
    Via del Campo..
    c’è una graziosa
    occhi grandi, color di foglia
    tutta notte staa sulla soglia
    vende a tutti..la stessa rosa
    Via del Campo
    c’è..una Bambina
    con le labbra coloor rugiada
    gli occhi grigi… comeee la strada!
    nascon fiori… dove cammina
    Via del campo
    c’è.. una puttana
    occhi grandi, color… di foglia!
    se di amarla ti vieen la voglia
    basta prenderla per la mano..
    E ti sembra di andar lontano
    lei ti guarda con un sorriso
    Non Credevi Che il Paradiso! fosse Solo lì al primo Piano…
    Via del Campo ci va un illuso
    a pregarla di maritare
    a vederla salir le scale
    fino a quando il balcone è chiuso.
    Ama e ridi se amor risponde
    piangi forte se..non ti sente
    DAI DIAMANTI NON NASCE NIENTE!
    dal letame nascono i fior
    dai diamanti non nasce niente
    dal letame nascono i fior..
    Dai diamanti non nasce niente! dal letame nascono i fiooor………

    (la versione di Alberto Fortis poi è meravigliosa…)

□ □ □ □ □

**In base alle informazioni:**
1. Nel testo fornito, quale versione viene definita meravigliosa?
2. Trasforma in un elenco il paragrafo del testo fornito che comincia con «Via del Campo.. c’è una graziosa», conservandone i fatti principali.

□ □ □ □ □

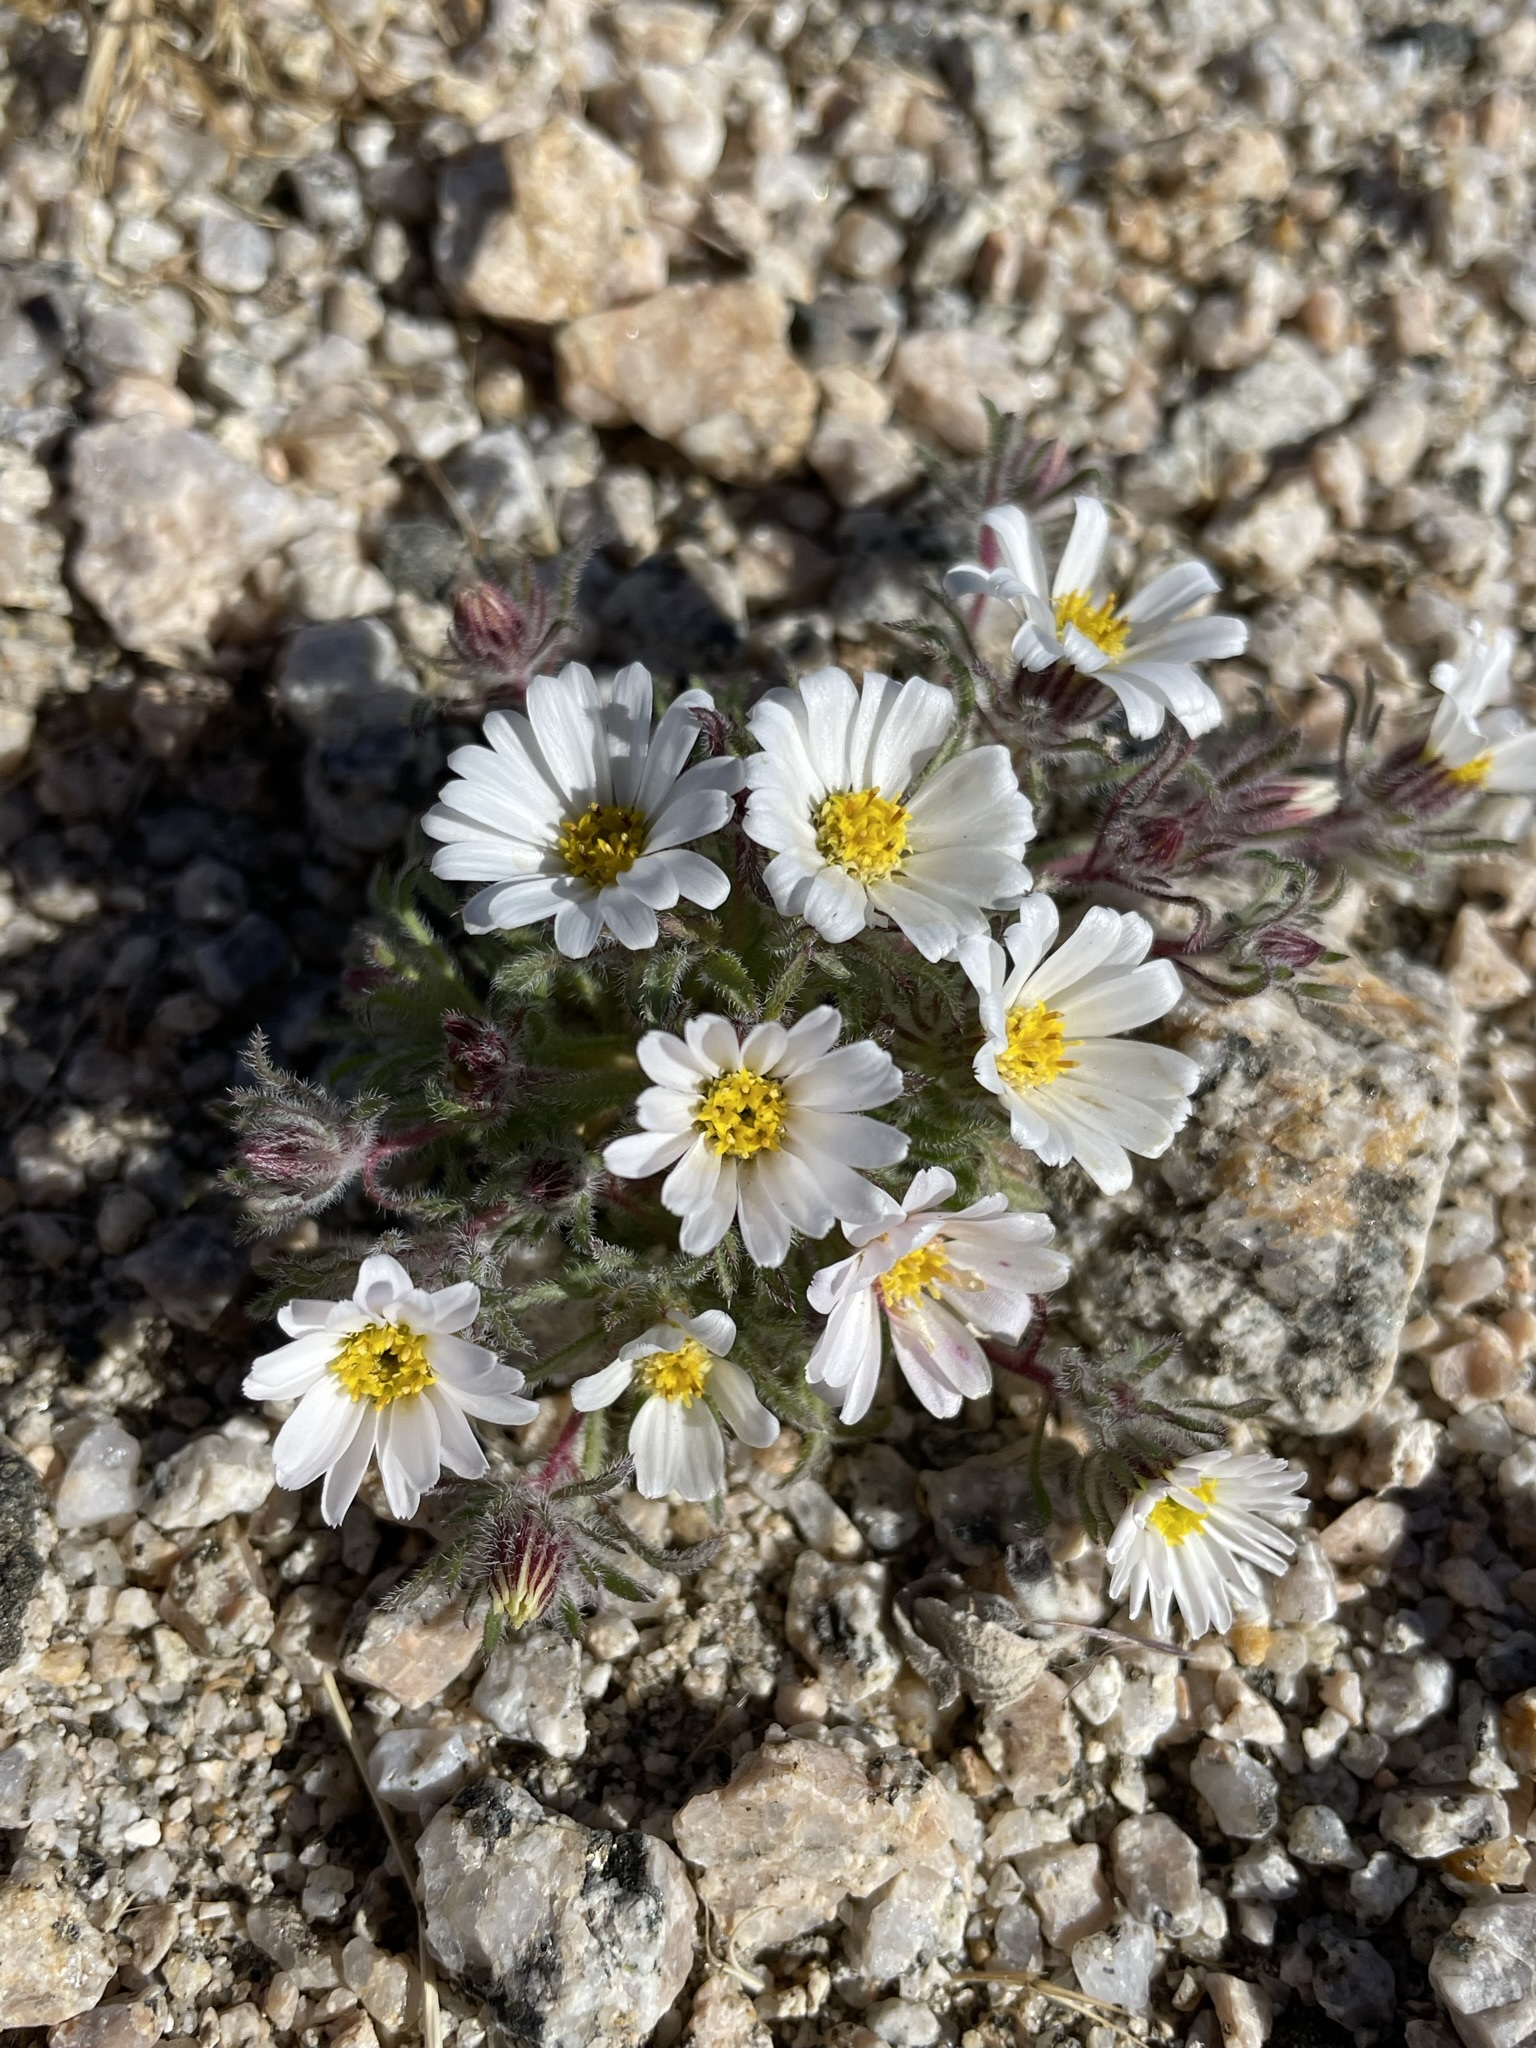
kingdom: Plantae
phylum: Tracheophyta
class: Magnoliopsida
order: Asterales
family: Asteraceae
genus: Monoptilon
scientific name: Monoptilon bellioides
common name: Bristly desertstar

□ □ □ □ □

**Le tue risposte:**
1. La versione di Alberto Fortis.

2.
- In Via del Campo c’è una graziosa con gli occhi grandi color di foglia, che sta tutta la notte sulla soglia e vende a tutti la stessa rosa.
- C’è anche una bambina con le labbra color rugiada e gli occhi grigi come la strada, e dove cammina nascono fiori.
- C’è una puttana con gli occhi grandi color di foglia: per amarla basta prenderla per mano, e sembra di andare lontano.
- Lei guarda con un sorriso, e il paradiso si rivela al primo piano.
- Un illuso va in Via del Campo a pregarla di sposarsi e a vederla salire le scale, finché il balcone è chiuso.
- Si invita ad amare e ridere se l’amore risponde e a piangere forte se non sente.
- Dai diamanti non nasce niente, dal letame nascono i fiori.